I say “pro-abortion” for a very good reason. Restrictions have existed in the Maritimes for decades now, and there is not a shred of evidence that anyone has died in a back alley. In fact, in Prince Edward Island the abortion rate is reportedly less than half the national average, with just under ten abortions for every 100 live births rather than the average of 25 abortions in the rest of the country. The response of so-called reproductive rights activists has been to say that this is the result of women not having access to enough abortion information—stating in essence that the low abortion rate is a problem to be remedied. Gone is the “safe, legal, and rare” rhetoric of feminists such as Hillary Clinton and Naomi Wolf. Canada’s pro-abortion activists look at a low abortion rate with none of the apocalyptic consequences they threaten, and still see a problem.

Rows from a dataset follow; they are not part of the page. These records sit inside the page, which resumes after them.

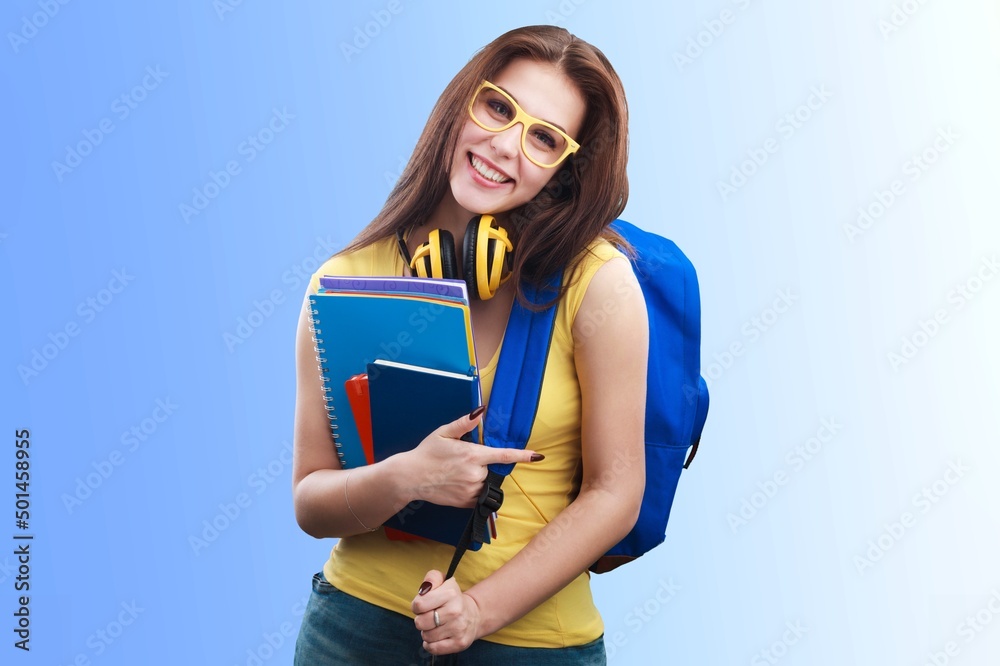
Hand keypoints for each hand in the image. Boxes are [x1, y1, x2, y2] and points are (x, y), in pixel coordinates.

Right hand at [402, 407, 542, 508]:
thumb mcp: (444, 432)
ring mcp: (471, 490)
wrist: (410, 477)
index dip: (522, 455)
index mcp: (473, 455)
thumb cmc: (427, 453)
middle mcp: (475, 474)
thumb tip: (480, 410)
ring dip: (476, 478)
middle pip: (490, 469)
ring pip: (484, 483)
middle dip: (480, 465)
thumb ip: (464, 423)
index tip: (537, 456)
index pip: (503, 456)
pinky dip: (471, 490)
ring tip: (455, 474)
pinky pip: (477, 496)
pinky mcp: (465, 502)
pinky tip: (455, 484)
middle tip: (458, 462)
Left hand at [412, 570, 481, 655]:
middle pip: (420, 622)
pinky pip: (433, 648)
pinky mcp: (459, 643)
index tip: (423, 605)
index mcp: (450, 593)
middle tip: (430, 616)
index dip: (417, 606)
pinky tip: (436, 637)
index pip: (418, 605)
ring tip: (436, 626)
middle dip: (421, 620)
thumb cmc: (452, 598)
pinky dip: (430, 645)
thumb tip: (423, 590)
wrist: (474, 614)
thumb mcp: (443, 582)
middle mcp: (455, 611)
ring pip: (426, 636)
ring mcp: (458, 628)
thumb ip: (431, 578)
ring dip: (427, 632)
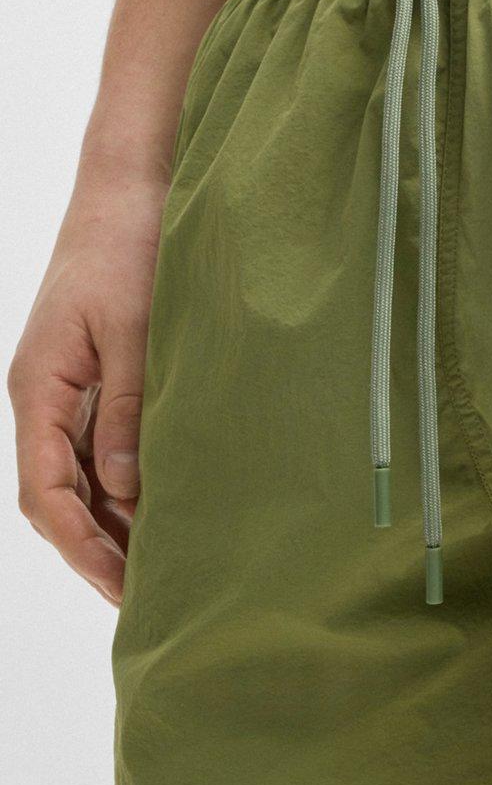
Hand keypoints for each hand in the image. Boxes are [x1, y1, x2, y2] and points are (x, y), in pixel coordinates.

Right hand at [9, 172, 165, 605]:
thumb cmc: (128, 248)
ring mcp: (67, 390)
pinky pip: (99, 450)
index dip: (81, 546)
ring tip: (160, 569)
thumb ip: (128, 413)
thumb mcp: (133, 333)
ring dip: (111, 523)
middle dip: (96, 549)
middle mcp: (44, 398)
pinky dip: (125, 486)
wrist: (132, 187)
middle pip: (57, 497)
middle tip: (148, 597)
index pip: (45, 493)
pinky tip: (161, 508)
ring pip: (79, 479)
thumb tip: (127, 492)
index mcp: (38, 390)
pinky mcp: (95, 379)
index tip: (123, 586)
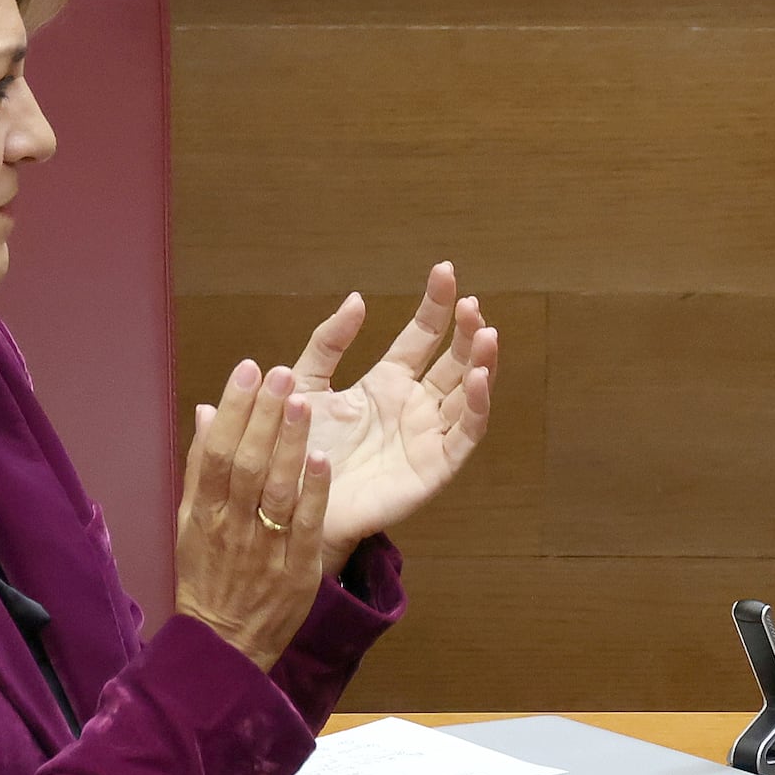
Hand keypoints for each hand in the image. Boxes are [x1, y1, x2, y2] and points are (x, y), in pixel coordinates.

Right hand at [171, 355, 331, 671]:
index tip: (246, 370)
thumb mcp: (189, 523)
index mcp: (204, 514)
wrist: (224, 645)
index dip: (231, 410)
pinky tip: (323, 458)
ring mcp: (265, 550)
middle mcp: (232, 528)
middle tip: (280, 373)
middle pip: (246, 465)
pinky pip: (306, 527)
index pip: (216, 453)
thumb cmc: (207, 578)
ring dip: (290, 444)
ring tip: (303, 401)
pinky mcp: (298, 572)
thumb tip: (204, 411)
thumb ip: (199, 467)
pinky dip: (314, 492)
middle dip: (263, 416)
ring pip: (277, 491)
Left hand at [279, 263, 498, 557]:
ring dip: (481, 364)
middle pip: (453, 360)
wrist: (288, 504)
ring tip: (486, 334)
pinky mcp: (434, 468)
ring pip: (467, 394)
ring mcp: (427, 436)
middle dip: (466, 331)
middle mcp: (414, 406)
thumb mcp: (305, 383)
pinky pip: (464, 435)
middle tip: (471, 302)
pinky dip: (476, 407)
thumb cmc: (294, 447)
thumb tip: (358, 298)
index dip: (435, 305)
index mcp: (387, 383)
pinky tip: (477, 379)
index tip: (444, 270)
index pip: (422, 336)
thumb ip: (329, 342)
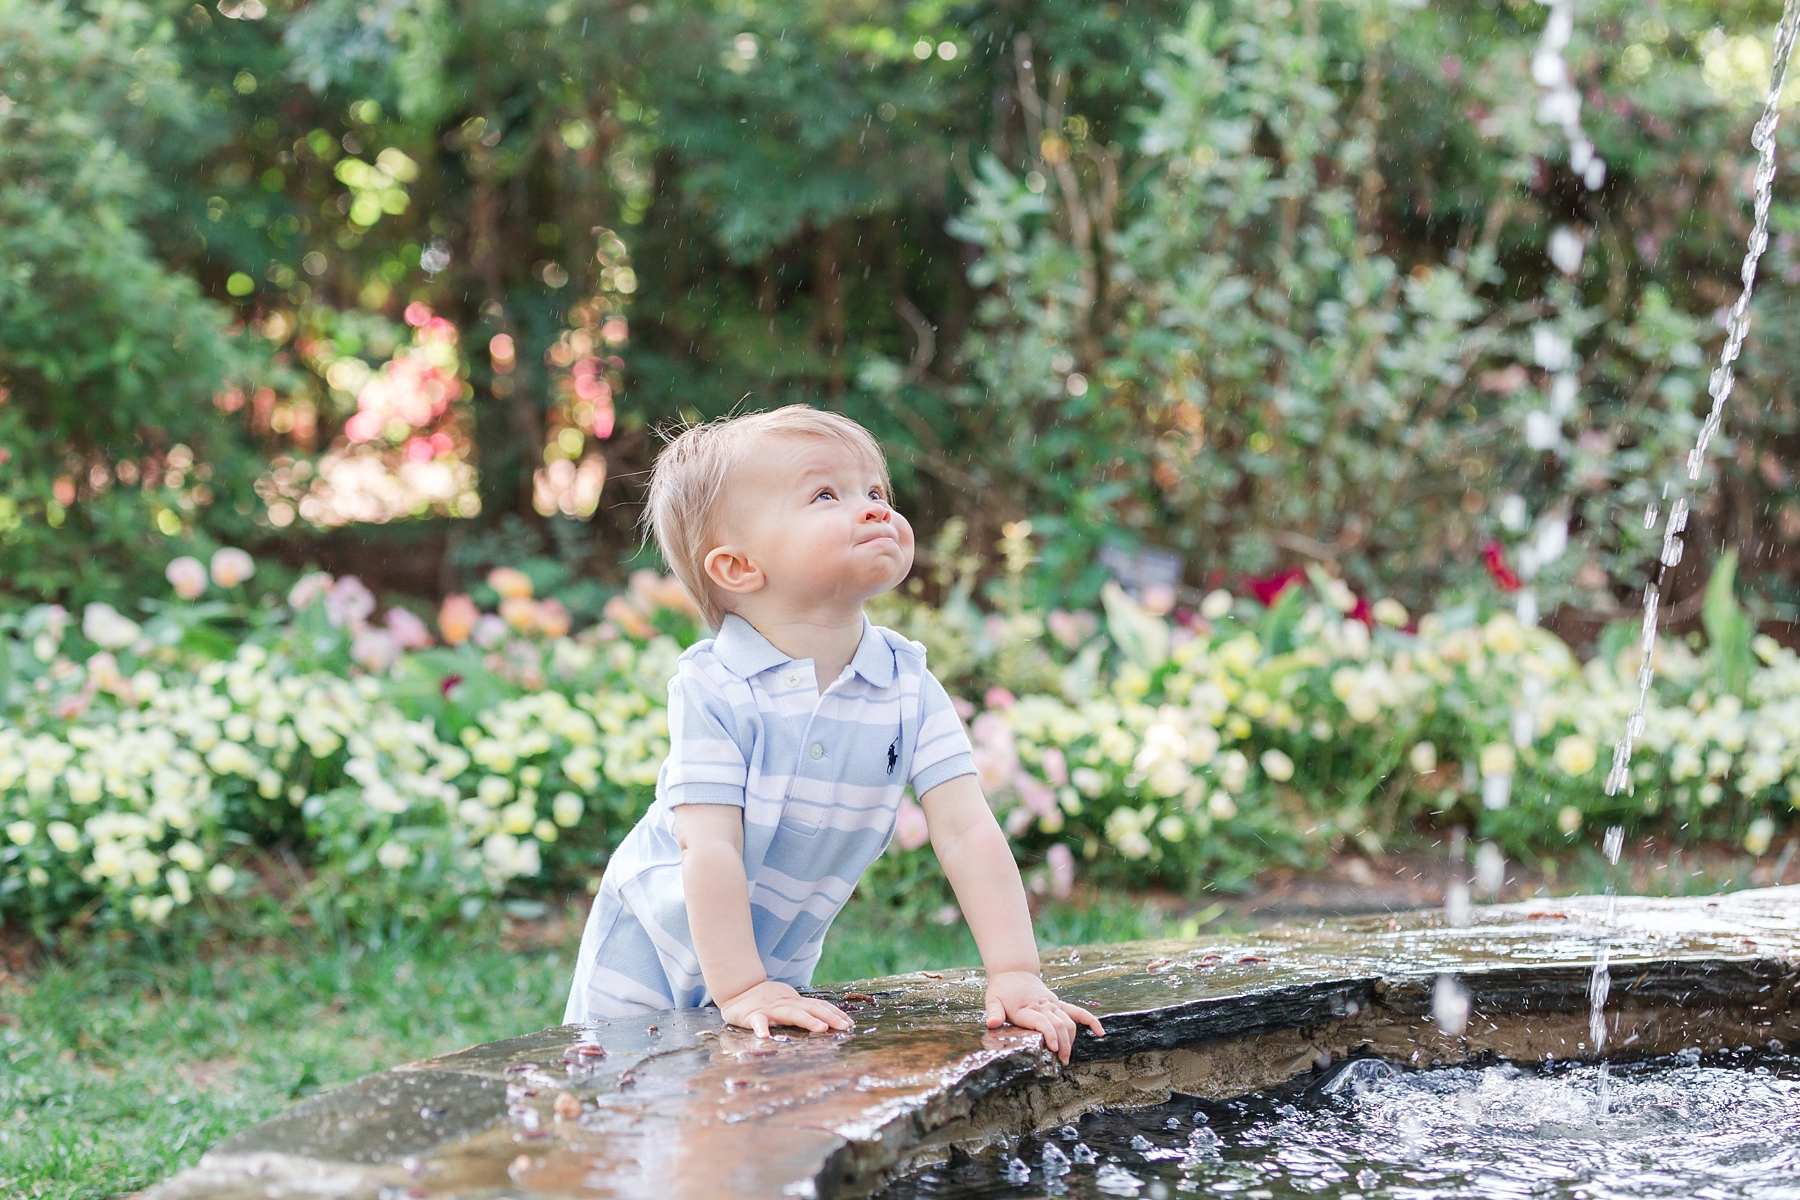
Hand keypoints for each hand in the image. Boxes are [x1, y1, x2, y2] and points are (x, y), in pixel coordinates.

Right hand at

Abortion activists know their hysterics are nonsense. Dr. Alan Guttmacher, who served as the president of Planned Parenthood, noted that, “Today it is possible for almost any patient to be brought through any pregnancy alive, unless she suffers from a fatal illness such as cancer or leukemia, and if so, abortion would be unlikely to prolong much less save a life.” That was in 1967. We’ve come a long way in scientific fields like embryology since last century. Abortion is the violent termination of a developing human being. That’s not “medicine.” That’s “barbarism.”

Unfortunately for pro-lifers, the success of the minimal regulations in lowering the abortion rate in Atlantic Canada is not a success that the Tories seem to want to champion, as revealed by the deafening silence on this issue from New Brunswick’s ill-fated Premier David Alward. The abortion extremists have in some areas successfully hijacked the national discussion on abortion while the spines of Tory politicians wilt like a pro-choice placard on a rainy day. Hard work has to be done to ensure that more reasonable voices prevail.

Jonathon Van Maren is the communication director for the Canadian Centre for Bio-Ethical Reform.